Einstein isn't the first to point out technology's tendency to make us feel left out or insecure. Earlier this year, Bree McEwan, PhD, assistant professor at DePaul University, told Refinery29 that texting is a complicated form of communication precisely because it's so full of uncertainty — especially when you're waiting for a crush to text you back.
It's the same idea that Einstein talks about in her story. You send a text to a crush or a friend, maybe about something personal, and then wait — constantly checking your phone — until they respond.
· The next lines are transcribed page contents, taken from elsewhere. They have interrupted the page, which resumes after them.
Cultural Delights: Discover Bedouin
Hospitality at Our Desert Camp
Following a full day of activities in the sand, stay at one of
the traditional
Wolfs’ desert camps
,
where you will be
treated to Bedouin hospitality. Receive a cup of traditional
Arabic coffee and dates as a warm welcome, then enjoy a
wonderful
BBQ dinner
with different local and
In times when you're talking to someone who doesn't text back quickly, your anxiety builds as you wait.
Einstein believes that we can remedy that anxiety by sitting with the uncertainty of how that person will respond, and try to be less worried about the outcome. (Easier said than done, we know.)
"Being more comfortable with uncertainty improves a person’s ability to cope with worry and is closely associated with improvement for those experiencing anxiety," she wrote. "By sitting with uncertainty, a person gradually learns to distract themselves, let go of trying to control situations and realizes they can survive the distress of 'not knowing' in the situation."